Should the word "Email" occur in a line of the records, copy that line.

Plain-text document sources
[Start of section]

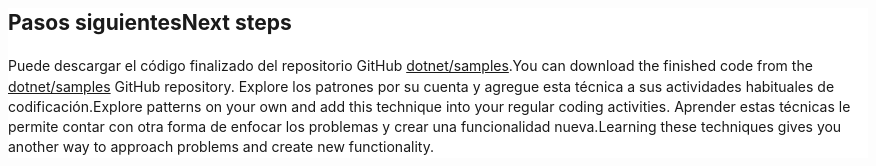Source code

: ## <a name="next-steps"></a><span data-ttu-id="d60b1-323">Pasos siguientes</span><span class="sxs-lookup"><span data-stu-id="d60b1-323">Next steps</span></span>

<span data-ttu-id="d60b1-324">Puede descargar el código finalizado del repositorio GitHub [dotnet/samples](https://github.com/dotnet/samples/tree/master/csharp/tutorials/patterns/finished).</span><span class="sxs-lookup"><span data-stu-id="d60b1-324">You can download the finished code from the [dotnet/samples](https://github.com/dotnet/samples/tree/master/csharp/tutorials/patterns/finished) GitHub repository.</span></span> <span data-ttu-id="d60b1-325">Explore los patrones por su cuenta y agregue esta técnica a sus actividades habituales de codificación.</span><span class="sxs-lookup"><span data-stu-id="d60b1-325">Explore patterns on your own and add this technique into your regular coding activities.</span></span> <span data-ttu-id="d60b1-326">Aprender estas técnicas le permite contar con otra forma de enfocar los problemas y crear una funcionalidad nueva.</span><span class="sxs-lookup"><span data-stu-id="d60b1-326">Learning these techniques gives you another way to approach problems and create new functionality.</span></span>
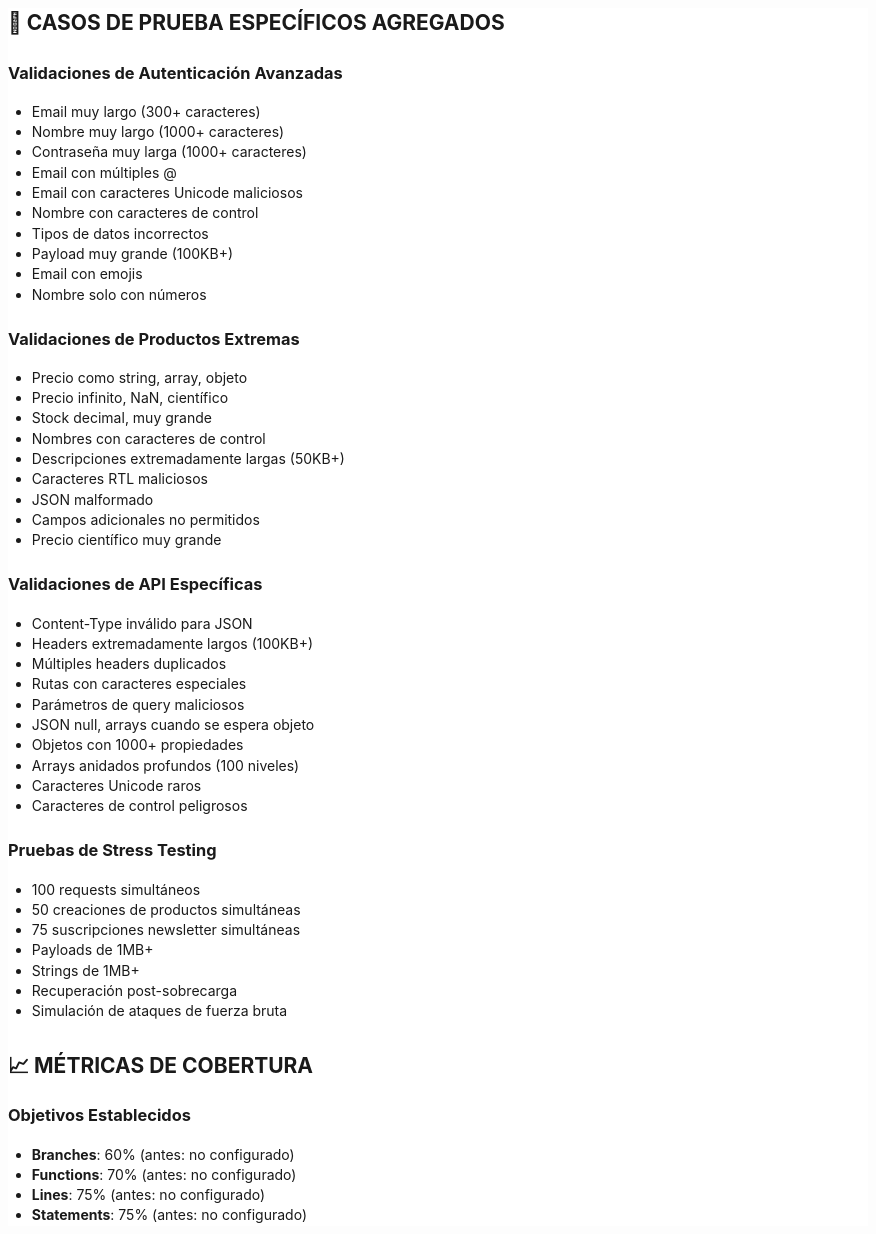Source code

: ## 🎯 CASOS DE PRUEBA ESPECÍFICOS AGREGADOS

### Validaciones de Autenticación Avanzadas
- Email muy largo (300+ caracteres)
- Nombre muy largo (1000+ caracteres)
- Contraseña muy larga (1000+ caracteres)
- Email con múltiples @
- Email con caracteres Unicode maliciosos
- Nombre con caracteres de control
- Tipos de datos incorrectos
- Payload muy grande (100KB+)
- Email con emojis
- Nombre solo con números

### Validaciones de Productos Extremas
- Precio como string, array, objeto
- Precio infinito, NaN, científico
- Stock decimal, muy grande
- Nombres con caracteres de control
- Descripciones extremadamente largas (50KB+)
- Caracteres RTL maliciosos
- JSON malformado
- Campos adicionales no permitidos
- Precio científico muy grande

### Validaciones de API Específicas
- Content-Type inválido para JSON
- Headers extremadamente largos (100KB+)
- Múltiples headers duplicados
- Rutas con caracteres especiales
- Parámetros de query maliciosos
- JSON null, arrays cuando se espera objeto
- Objetos con 1000+ propiedades
- Arrays anidados profundos (100 niveles)
- Caracteres Unicode raros
- Caracteres de control peligrosos

### Pruebas de Stress Testing
- 100 requests simultáneos
- 50 creaciones de productos simultáneas
- 75 suscripciones newsletter simultáneas
- Payloads de 1MB+
- Strings de 1MB+
- Recuperación post-sobrecarga
- Simulación de ataques de fuerza bruta

## 📈 MÉTRICAS DE COBERTURA

### Objetivos Establecidos
- **Branches**: 60% (antes: no configurado)
- **Functions**: 70% (antes: no configurado)
- **Lines**: 75% (antes: no configurado)
- **Statements**: 75% (antes: no configurado)
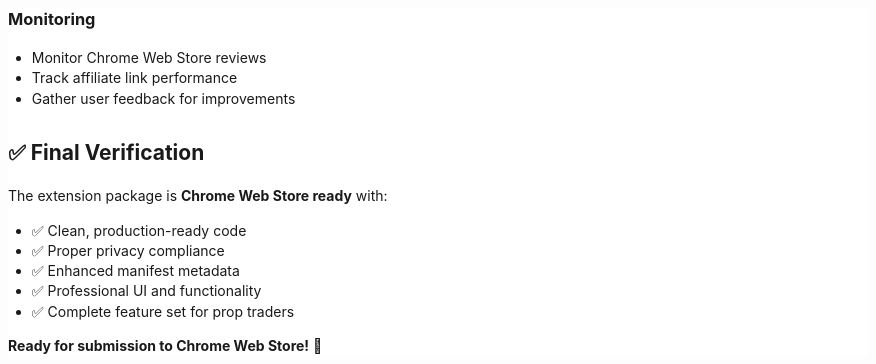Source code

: ### Monitoring
- Monitor Chrome Web Store reviews
- Track affiliate link performance
- Gather user feedback for improvements

## ✅ Final Verification

The extension package is **Chrome Web Store ready** with:
- ✅ Clean, production-ready code
- ✅ Proper privacy compliance
- ✅ Enhanced manifest metadata
- ✅ Professional UI and functionality
- ✅ Complete feature set for prop traders

**Ready for submission to Chrome Web Store!** 🚀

[End of section]

# RESPONSE AREA
- Email muy largo (300+ caracteres)
- Email con múltiples @
- Email con caracteres Unicode maliciosos
- Email con emojis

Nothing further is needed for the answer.